**GIVEN PASSAGE**
|The prologue places a woman named Yancy in the Federal Witness Protection Program for her testimony against her boyfriend and his very extensive criminal organization. This is book five in “The Starrs of the West” series.
Ten years elapse and the story opens in small town Montana, where an
unpleasant, mean spirited adult son of a senator is found dead in a parking lot. His death can be nothing less than an execution and the sheriff, Roan Harley, is quickly pressured by all to make an arrest.
While investigating the victim’s last hours, he finds that the deceased
had been hitting on Mary Yancy in Buster’s Last Stand Saloon. Mary had been there to get a take out dinner. Immediately, she becomes a suspect.
Mary is a stranger to the town; six months prior she purchased a beauty salon and devotes all her time to her business. Roan discovers she also has a registered gun, so he puts together the age old motive and means and arrests her.
Never mind that the ballistics don’t match or that Mary can not be placed at the scene of the crime. Roan claims he is making the arrest before the state boys do it, since she is the only possible suspect and the senator is pulling out all political favors to get the job done. Roan has personal problems, which seem to minimize his investigative time.
Meanwhile, the arrest of Mary Yancy makes the papers and it is apparently newsworthy enough to make the wire services. Mary reveals she is in the Witness Protection Program but they have lost her file and the supervising agent has been dead for several years. Now of course, she becomes a target for the criminal organization she was hiding from.
Roan swears to protect her, the sum and substance of it is his picking her up in the morning and taking her home at night since for some strange reason her car had been impounded. He sort of keeps investigating but discovers very little. While driving her the few blocks to and from her home and work, he begins to fall for her.

Saved entries:
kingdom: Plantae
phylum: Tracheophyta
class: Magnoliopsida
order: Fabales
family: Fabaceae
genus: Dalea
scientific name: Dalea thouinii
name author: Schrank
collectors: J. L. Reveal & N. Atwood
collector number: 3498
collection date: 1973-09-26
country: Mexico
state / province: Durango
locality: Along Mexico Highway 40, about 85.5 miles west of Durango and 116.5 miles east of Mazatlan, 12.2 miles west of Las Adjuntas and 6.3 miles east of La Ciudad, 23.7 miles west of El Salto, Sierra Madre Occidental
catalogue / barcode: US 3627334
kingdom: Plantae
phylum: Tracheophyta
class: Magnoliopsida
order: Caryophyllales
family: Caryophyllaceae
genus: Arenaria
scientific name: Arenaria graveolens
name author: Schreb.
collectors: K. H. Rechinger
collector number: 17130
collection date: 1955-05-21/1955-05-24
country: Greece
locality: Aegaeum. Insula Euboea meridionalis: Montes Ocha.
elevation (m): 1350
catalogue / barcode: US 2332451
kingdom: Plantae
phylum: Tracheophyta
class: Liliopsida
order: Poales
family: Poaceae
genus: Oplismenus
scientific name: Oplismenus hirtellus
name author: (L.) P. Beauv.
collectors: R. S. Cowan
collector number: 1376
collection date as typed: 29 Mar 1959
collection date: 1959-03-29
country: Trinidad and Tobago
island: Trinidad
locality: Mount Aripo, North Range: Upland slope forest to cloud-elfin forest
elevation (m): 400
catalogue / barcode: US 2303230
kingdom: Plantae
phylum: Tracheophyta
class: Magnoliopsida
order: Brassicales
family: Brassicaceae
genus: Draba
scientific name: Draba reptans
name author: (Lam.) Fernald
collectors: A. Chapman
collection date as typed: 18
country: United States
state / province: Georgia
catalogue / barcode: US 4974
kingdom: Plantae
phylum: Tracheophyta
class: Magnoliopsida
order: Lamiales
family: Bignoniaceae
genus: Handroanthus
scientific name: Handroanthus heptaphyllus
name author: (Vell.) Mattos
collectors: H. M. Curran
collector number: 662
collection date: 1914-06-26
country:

**REQUIRED ACTIONS**
a – Answer these questions using the review:
(i) What number is this book in "The Starrs of the West" series?
(ii) In what establishment had the deceased been hitting on Mary Yancy?
(iii) How long before the events had Mary purchased her beauty salon?
b – Write out the review word for word, from "Mary is a stranger" up to and including "and arrests her.".

**SOLUTIONS PER TASK**
a –
(i) Five
(ii) Buster's Last Stand Saloon
(iii) Six months

b –
Mary is a stranger to the town; six months prior she purchased a beauty salon and devotes all her time to her business. Roan discovers she also has a registered gun, so he puts together the age old motive and means and arrests her.